Cuanto mejor ha sido el equipo, más ruido en su caída. Es tan cruel que roza lo hermoso, como una invasión que arrasa todo a su paso. Entonces aparece el victimismo culé gritándole al mundo que todo es culpa de los demás. Yo mismo lo hago, aunque me da vergüenza y lo niego. Pasó con el Dream Team en Atenas, sucedió de nuevo con el Barça de Rijkaard, que se alzó triunfante tras años de penurias y congeló su sonrisa cuando anticipábamos un largo dominio. El Pep Team, snif, cayó porque algo tenía que pasar, siempre pasa: un volcán, una nueva directiva rencorosa y suicida, el ego del entrenador que no se atrevió a caer luchando, enfermedades e incluso la muerte trabajaron para bajar del cielo al equipo más bello, coral y ganador jamás creado. Luis Enrique lo resucitó, cierto, pero la avanzada edad de los actores principales y la infidelidad de Neymar troncharon al equipo sin que Valverde pudiera remediarlo.

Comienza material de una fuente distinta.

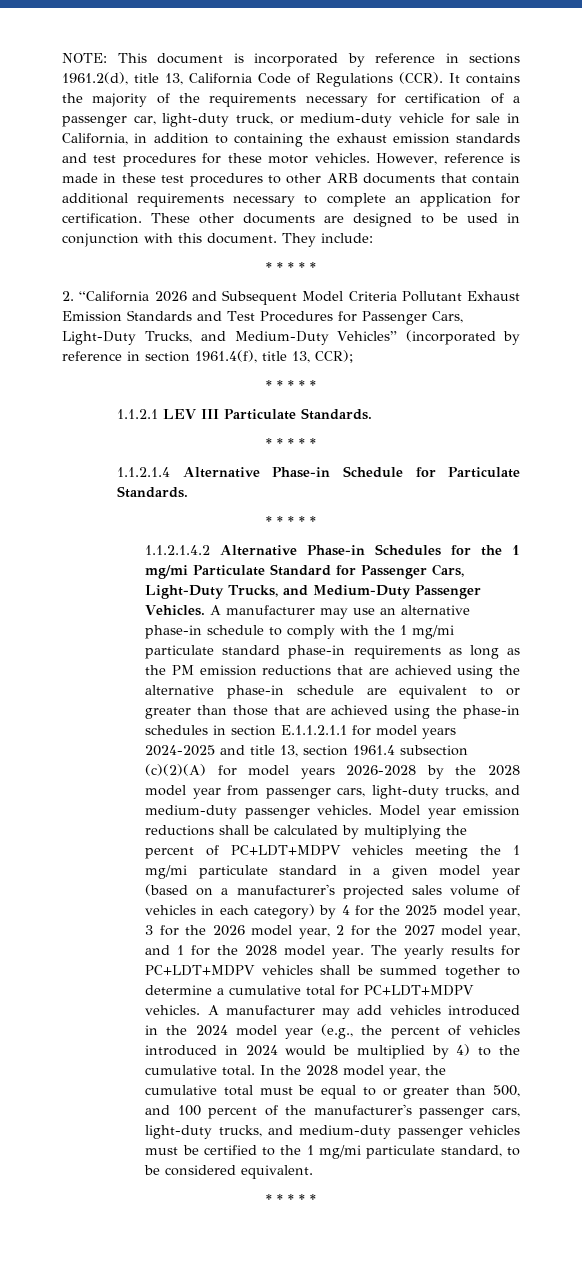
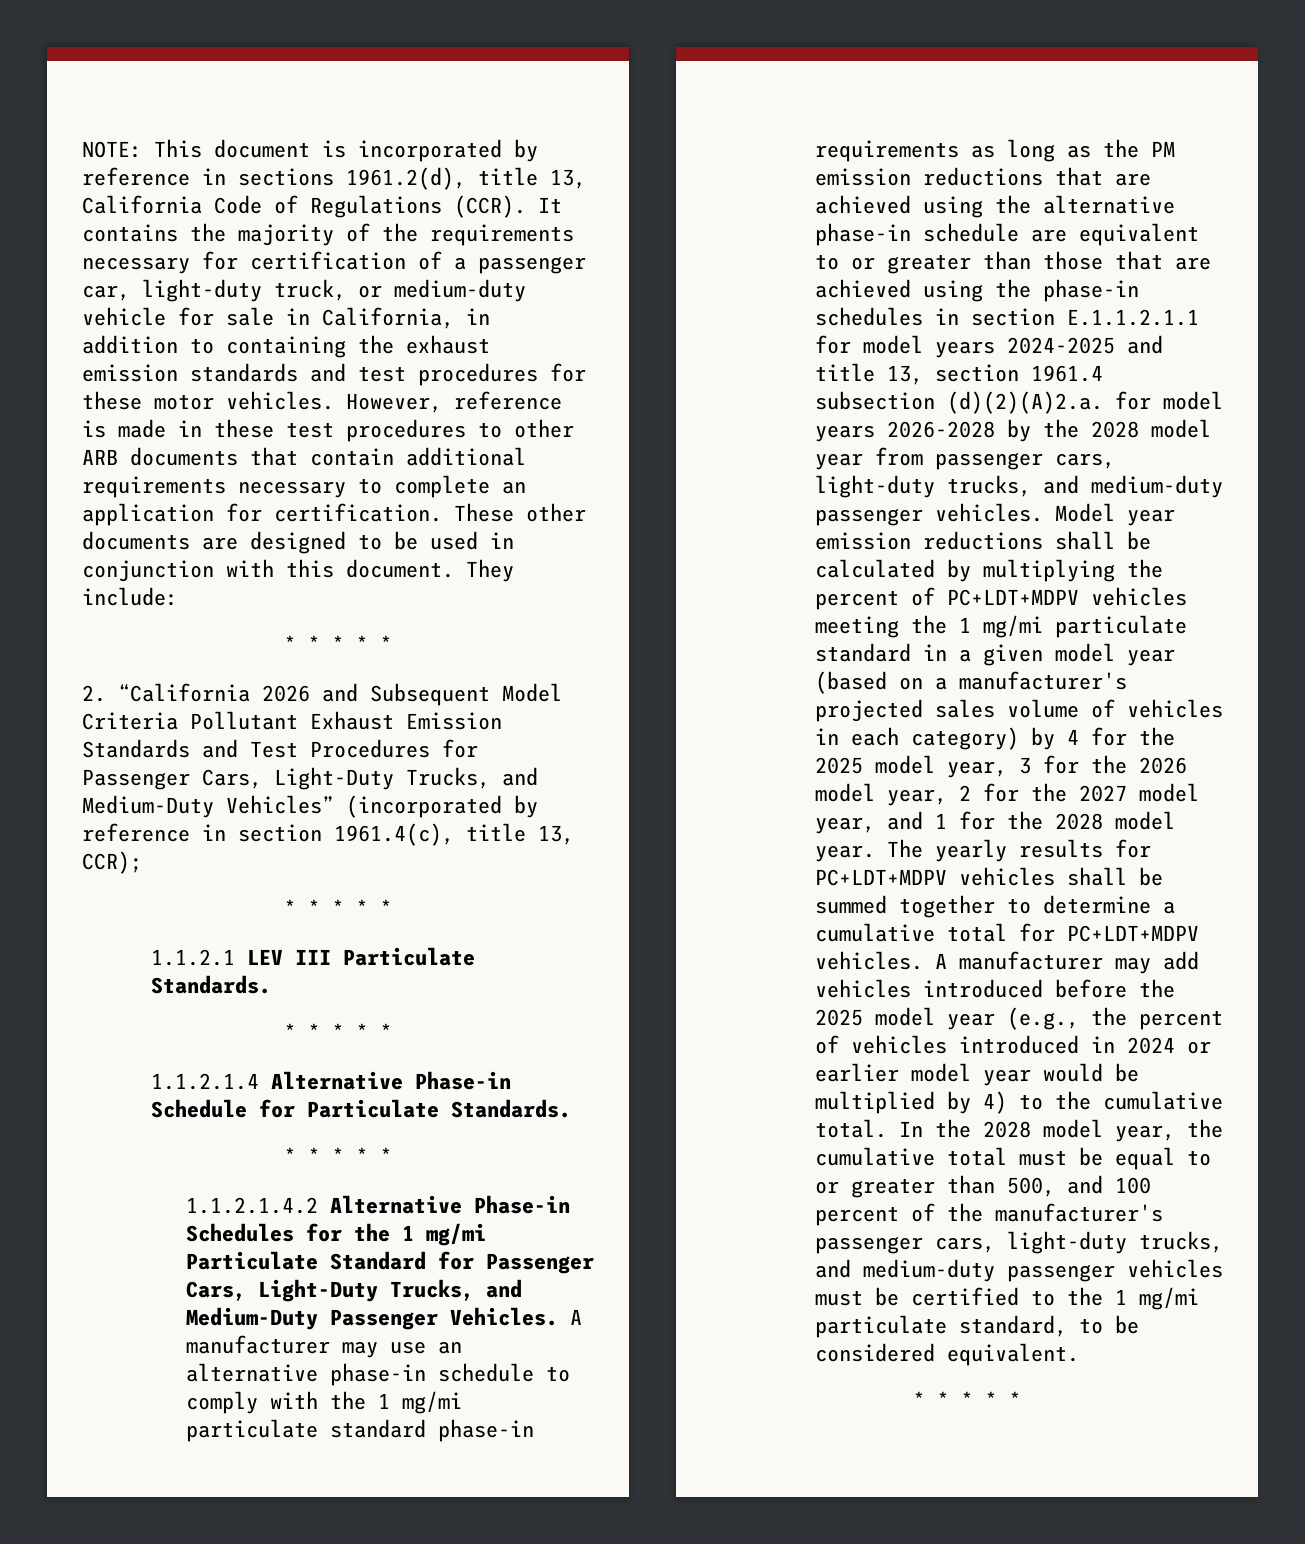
[195,350,257,363] 1961.4(f), -> [334,823,454,846] 1961.4(c),
[145,764,207,776] (c)(2)(A) -> [946,391,1103,414] (d)(2)(A)2.a.
[145,1025,228,1036] in the 2024 -> [1054,979,1175,998] [814,1009,863,1026] before the 2025
(278, 1050) none -> [1186,1041,1211,1054] [814,1063,1031,1086] or earlier model year

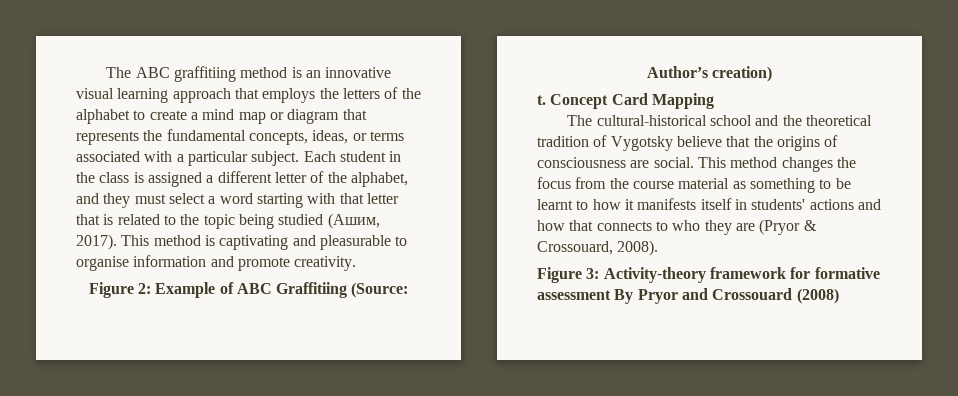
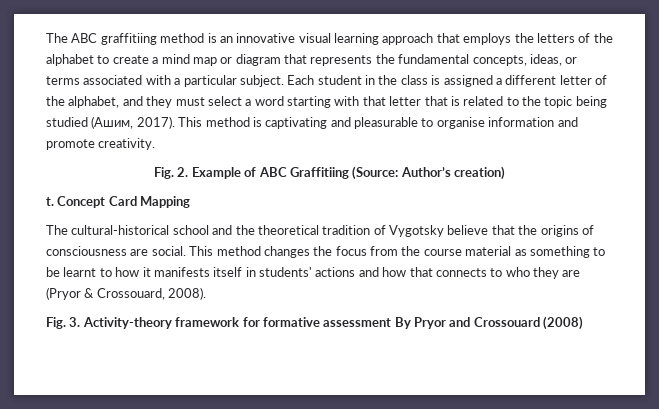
[88,282,151,298] Figure 2: -> [154,167,189,179] Fig. 2.
[537,267,600,283] Figure 3: -> [46,317,81,329] Fig. 3.

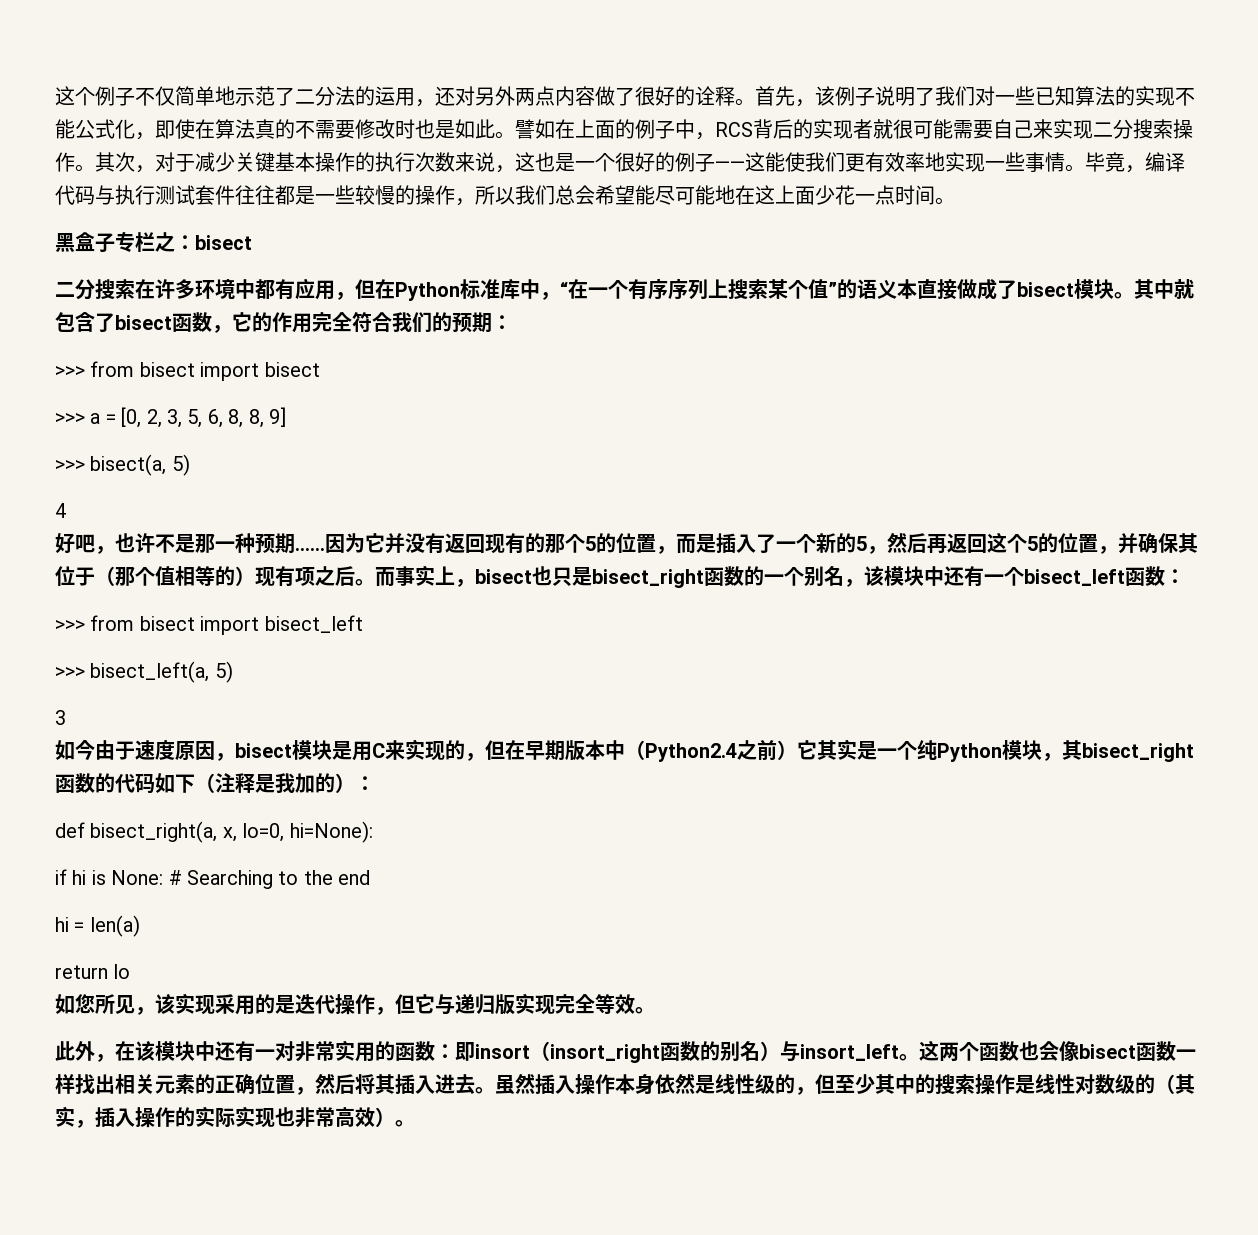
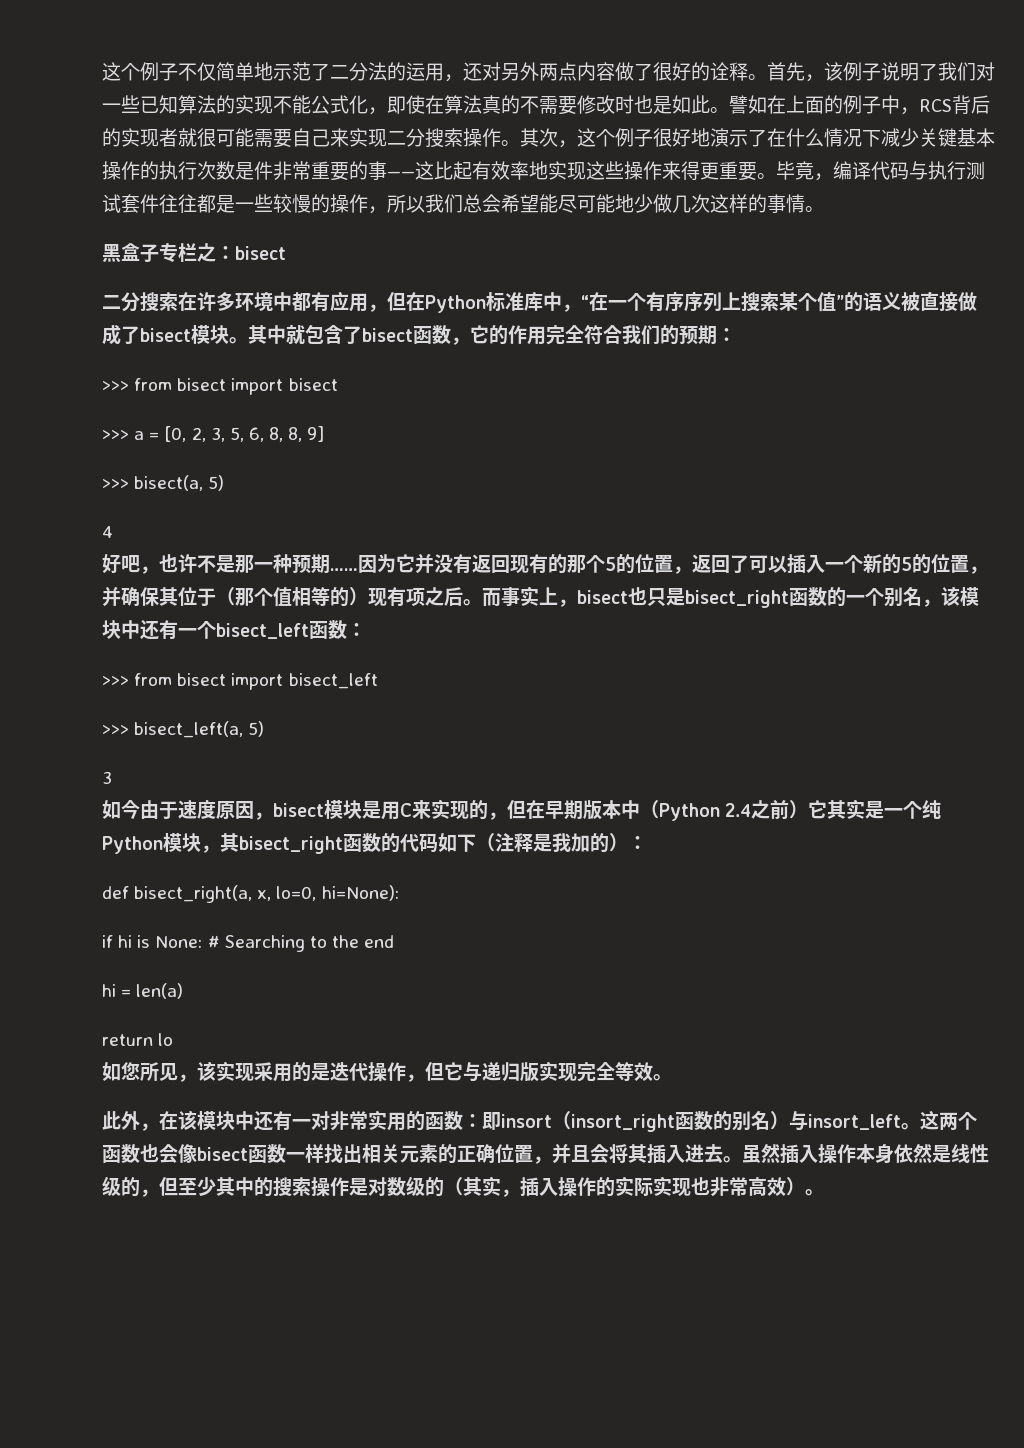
[155,152,195,172] 对于 -> [577,128,881,147] 这个例子很好地演示了在什么情况下
[455,152,1065,173] 来说，这也是一个很好的例子——这能使我们更有效率地实现一些事情 -> [235,161,757,181] 是件非常重要的事——这比起有效率地实现这些操作来得更重要
[735,185,935,205] 在这上面少花一点时间 -> [634,194,805,213] 少做几次这样的事情
[897,279,917,299] 本 -> [901,292,920,311] 被
[676,532,1027,554] 而是插入了一个新的5，然后再返回这个 -> [692,554,901,574] 返回了可以插入一个新的
[645,743,737,762] Python2.4 -> [659,803,752,821] Python 2.4
[315,1073,355,1094] 然后 -> [552,1143,609,1164] 并且会
[1035,1074,1075,1094] 线性 -> (368, 1187) none

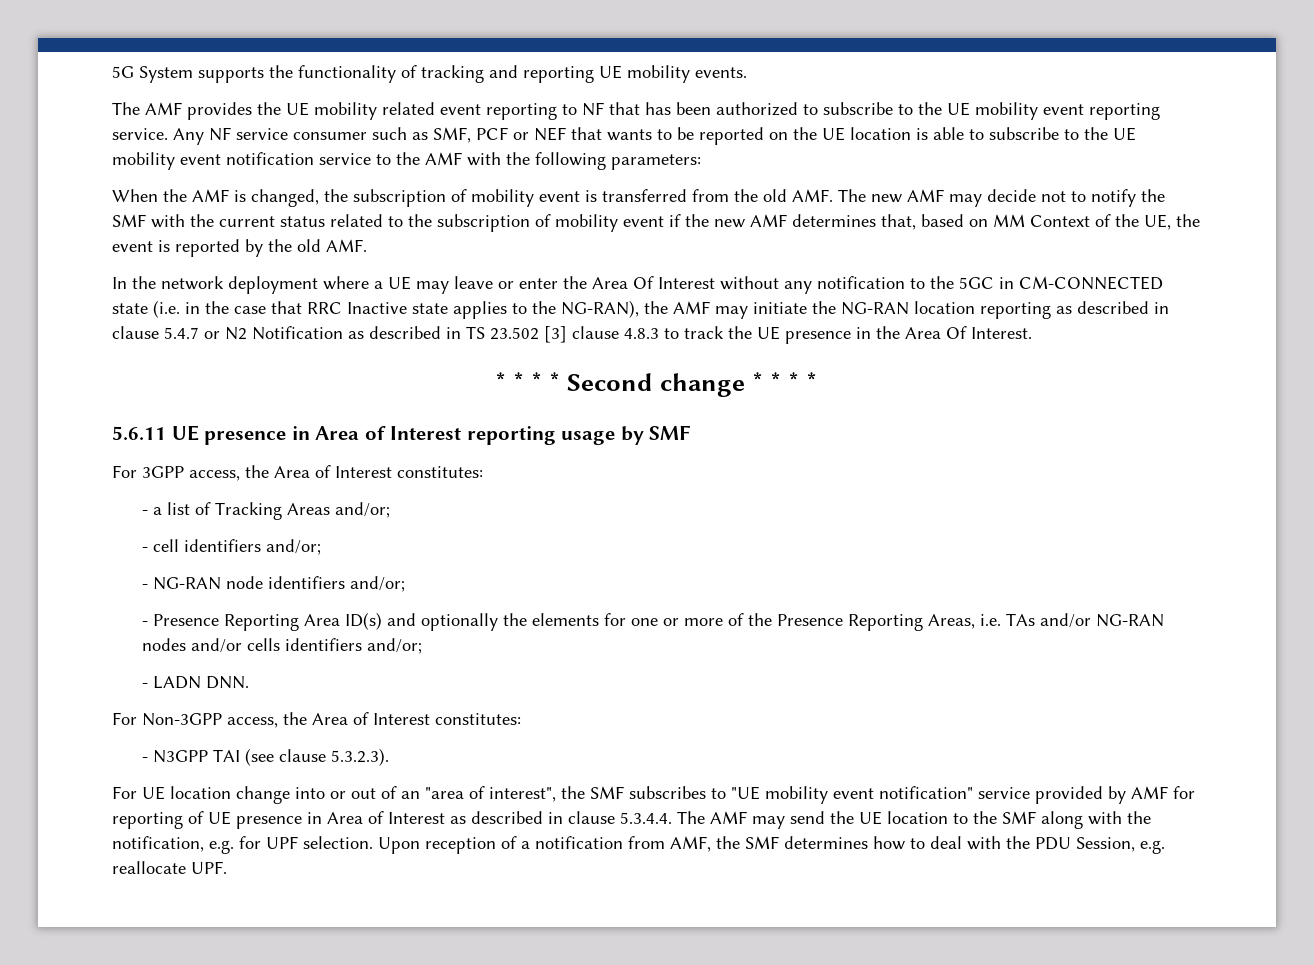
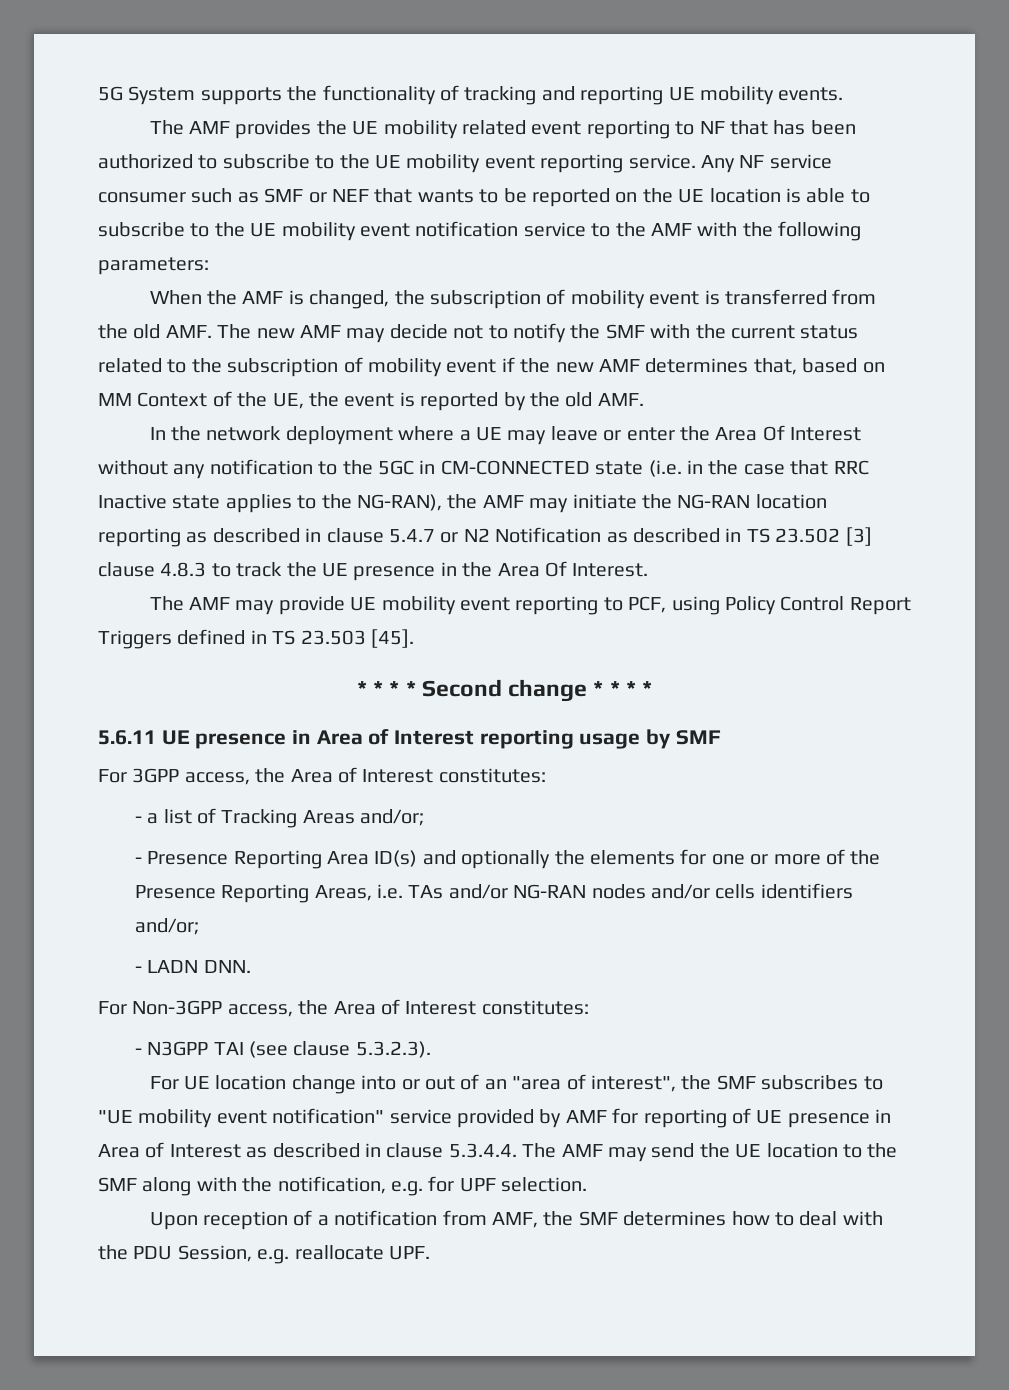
[433,127,508,143] SMF, PCF -> [264,188,304,203] SMF
(1032, 333) none -> [149,596,911,615] [98,629,414,649] // The AMF may provide UE mobility event reporting to PCF, using Policy Control Report Triggers defined in TS 23.503 [45].
[141,539,321,555] [141,576,405,592] // - cell identifiers and/or; // - NG-RAN node identifiers and/or; -> (425, 817) none
(373, 842) none -> (588, 1184) //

No parece haber nada común en las causas, pero hay un aroma de soberbia: el día que el Barça grita demasiado orgulloso que el mundo es suyo, comienza a perderlo, pues el fracaso es el hijo de la presunción y la satisfacción. El estrépito comenzó en Roma, no es casual. Quizá la solución a esta terrible dinámica, que parece augurar años de sequía, sea tener paciencia, ser humildes, mirar a largo plazo y asumir definitivamente que el imperio se perdió. Hoy el Barça es el Trastevere, hermoso, decadente y sucio.